■ Document extract
-- Opening Marker --

Taiwanese electronics manufacturer

Thinking Electronic Industrial Co., Ltd. (THINKING; 興勤電子工業股份有限公司 (Xìngqín Diànzǐ Gōngyè Gǔfèn Yǒuxiàn Gōngsī)) (TWSE：2428) is one of the major circuit protection component manufacturer in Taiwan. It was established in 1979 and the headquarters are in Kaohsiung, Taiwan.

==Locations==
THINKING manufactures products in Kaohsiung. More production facilities in China include Guangdong, Jiangsu, Hubei and Jiangxi.

==Products and services==
Started from ceramic material than extended to polymer and metal, THINKING developed series of products to protect electronic circuit from damaged by over current, overvoltage or overheat. Portfolio includes NTC (negative temperature coefficient) and PTC (positive temperature coefficient) thermistors, temperature sensor probes, varistors, ESD (electrostatic discharge) suppressors, and polymer resettable fuses (also known as PPTC).

-- Closing Marker --

■ Dataset entries
-- Opening Marker --

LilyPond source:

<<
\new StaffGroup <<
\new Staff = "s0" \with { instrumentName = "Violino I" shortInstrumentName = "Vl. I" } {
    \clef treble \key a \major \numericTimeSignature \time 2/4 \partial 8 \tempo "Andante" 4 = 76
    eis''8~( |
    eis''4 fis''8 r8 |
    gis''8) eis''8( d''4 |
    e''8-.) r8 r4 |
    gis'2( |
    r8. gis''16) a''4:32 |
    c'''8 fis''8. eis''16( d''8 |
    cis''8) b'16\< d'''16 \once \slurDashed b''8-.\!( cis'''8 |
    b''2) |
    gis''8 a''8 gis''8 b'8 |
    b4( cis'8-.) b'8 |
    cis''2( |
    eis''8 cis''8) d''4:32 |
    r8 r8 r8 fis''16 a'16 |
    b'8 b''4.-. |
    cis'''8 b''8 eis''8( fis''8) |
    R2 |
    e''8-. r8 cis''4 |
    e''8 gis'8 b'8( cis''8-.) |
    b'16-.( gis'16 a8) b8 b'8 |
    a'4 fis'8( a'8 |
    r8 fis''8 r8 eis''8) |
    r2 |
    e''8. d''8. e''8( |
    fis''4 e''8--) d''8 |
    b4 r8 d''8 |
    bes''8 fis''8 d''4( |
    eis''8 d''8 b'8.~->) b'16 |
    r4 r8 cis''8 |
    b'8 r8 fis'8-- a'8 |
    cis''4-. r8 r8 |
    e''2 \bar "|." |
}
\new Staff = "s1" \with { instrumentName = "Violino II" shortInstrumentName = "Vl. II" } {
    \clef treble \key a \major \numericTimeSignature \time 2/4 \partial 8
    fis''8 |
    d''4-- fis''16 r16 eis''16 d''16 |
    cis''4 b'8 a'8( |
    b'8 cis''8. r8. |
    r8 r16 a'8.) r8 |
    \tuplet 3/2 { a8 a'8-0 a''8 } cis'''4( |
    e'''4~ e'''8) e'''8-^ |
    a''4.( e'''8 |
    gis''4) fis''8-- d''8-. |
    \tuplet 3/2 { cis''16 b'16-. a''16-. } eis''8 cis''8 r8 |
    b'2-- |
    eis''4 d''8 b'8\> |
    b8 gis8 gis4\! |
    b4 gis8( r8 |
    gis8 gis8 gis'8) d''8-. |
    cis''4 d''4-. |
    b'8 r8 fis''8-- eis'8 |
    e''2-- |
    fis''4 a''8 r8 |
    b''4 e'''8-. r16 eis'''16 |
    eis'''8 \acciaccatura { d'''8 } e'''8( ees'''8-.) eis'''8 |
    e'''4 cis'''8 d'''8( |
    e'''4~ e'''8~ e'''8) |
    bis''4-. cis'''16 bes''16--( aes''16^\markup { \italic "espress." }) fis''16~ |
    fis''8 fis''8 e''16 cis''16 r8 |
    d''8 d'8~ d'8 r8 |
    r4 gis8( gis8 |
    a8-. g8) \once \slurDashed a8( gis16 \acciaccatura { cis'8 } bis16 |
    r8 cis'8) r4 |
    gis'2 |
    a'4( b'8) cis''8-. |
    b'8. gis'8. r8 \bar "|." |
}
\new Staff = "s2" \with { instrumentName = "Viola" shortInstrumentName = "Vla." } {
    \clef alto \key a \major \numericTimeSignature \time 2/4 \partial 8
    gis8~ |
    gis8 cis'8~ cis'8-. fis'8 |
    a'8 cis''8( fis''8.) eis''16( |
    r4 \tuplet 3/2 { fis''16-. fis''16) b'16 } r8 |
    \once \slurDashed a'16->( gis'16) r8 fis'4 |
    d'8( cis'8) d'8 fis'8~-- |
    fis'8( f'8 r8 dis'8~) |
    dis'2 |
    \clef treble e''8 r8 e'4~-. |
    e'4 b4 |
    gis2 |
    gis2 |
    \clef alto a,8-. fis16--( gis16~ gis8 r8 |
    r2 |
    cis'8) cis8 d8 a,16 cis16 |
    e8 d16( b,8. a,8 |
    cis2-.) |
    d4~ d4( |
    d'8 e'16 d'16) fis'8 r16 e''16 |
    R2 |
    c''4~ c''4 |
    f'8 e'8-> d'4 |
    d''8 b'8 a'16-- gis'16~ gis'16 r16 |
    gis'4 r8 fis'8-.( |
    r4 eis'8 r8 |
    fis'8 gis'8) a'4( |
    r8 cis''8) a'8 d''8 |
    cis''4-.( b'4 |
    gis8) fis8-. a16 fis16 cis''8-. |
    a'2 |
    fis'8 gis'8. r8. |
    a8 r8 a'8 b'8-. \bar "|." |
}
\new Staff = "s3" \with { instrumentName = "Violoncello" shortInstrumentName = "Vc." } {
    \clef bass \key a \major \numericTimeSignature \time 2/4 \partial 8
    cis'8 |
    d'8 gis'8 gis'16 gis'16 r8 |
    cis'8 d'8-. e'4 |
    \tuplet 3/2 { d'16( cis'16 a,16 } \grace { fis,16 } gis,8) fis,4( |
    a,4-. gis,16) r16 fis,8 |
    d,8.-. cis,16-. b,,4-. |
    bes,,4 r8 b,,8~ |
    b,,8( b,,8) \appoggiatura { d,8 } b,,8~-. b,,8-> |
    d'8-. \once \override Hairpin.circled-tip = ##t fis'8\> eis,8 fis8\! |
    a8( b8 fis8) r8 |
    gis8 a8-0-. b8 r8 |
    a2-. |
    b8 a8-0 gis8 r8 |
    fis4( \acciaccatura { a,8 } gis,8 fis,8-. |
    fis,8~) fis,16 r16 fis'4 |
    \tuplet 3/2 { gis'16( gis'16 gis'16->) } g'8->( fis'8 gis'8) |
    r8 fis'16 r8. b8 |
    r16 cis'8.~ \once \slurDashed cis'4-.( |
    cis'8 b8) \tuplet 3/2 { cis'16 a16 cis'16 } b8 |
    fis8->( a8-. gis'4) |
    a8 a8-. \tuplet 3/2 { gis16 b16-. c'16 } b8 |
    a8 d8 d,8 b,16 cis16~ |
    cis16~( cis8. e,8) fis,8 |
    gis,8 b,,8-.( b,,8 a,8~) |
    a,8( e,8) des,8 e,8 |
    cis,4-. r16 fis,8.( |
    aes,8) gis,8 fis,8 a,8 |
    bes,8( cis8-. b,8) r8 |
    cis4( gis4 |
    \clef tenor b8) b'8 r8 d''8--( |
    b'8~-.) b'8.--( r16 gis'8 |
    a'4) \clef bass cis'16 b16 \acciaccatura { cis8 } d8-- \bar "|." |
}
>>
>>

-- Closing Marker --

■ Work instruction 1
Repeat, word for word, the portion of the Thinking Electronic profile between "Taiwanese electronics manufacturer" and "in Kaohsiung, Taiwan.", inclusive.
■ Work instruction 2
Answer these questions using the Thinking Electronic profile:
(a) In what year was the company established?
(b) Which places in China have more of its production facilities?
(c) What other name does the profile give for polymer resettable fuses?
The records have no connection to the Thinking Electronic profile.

■ Exercise result 1
Taiwanese electronics manufacturer

Thinking Electronic Industrial Co., Ltd. (THINKING; 興勤電子工業股份有限公司 (Xìngqín Diànzǐ Gōngyè Gǔfèn Yǒuxiàn Gōngsī)) (TWSE：2428) is one of the major circuit protection component manufacturer in Taiwan. It was established in 1979 and the headquarters are in Kaohsiung, Taiwan.

■ Exercise result 2
(a) 1979
(b) Guangdong, Jiangsu, Hubei and Jiangxi
(c) PPTC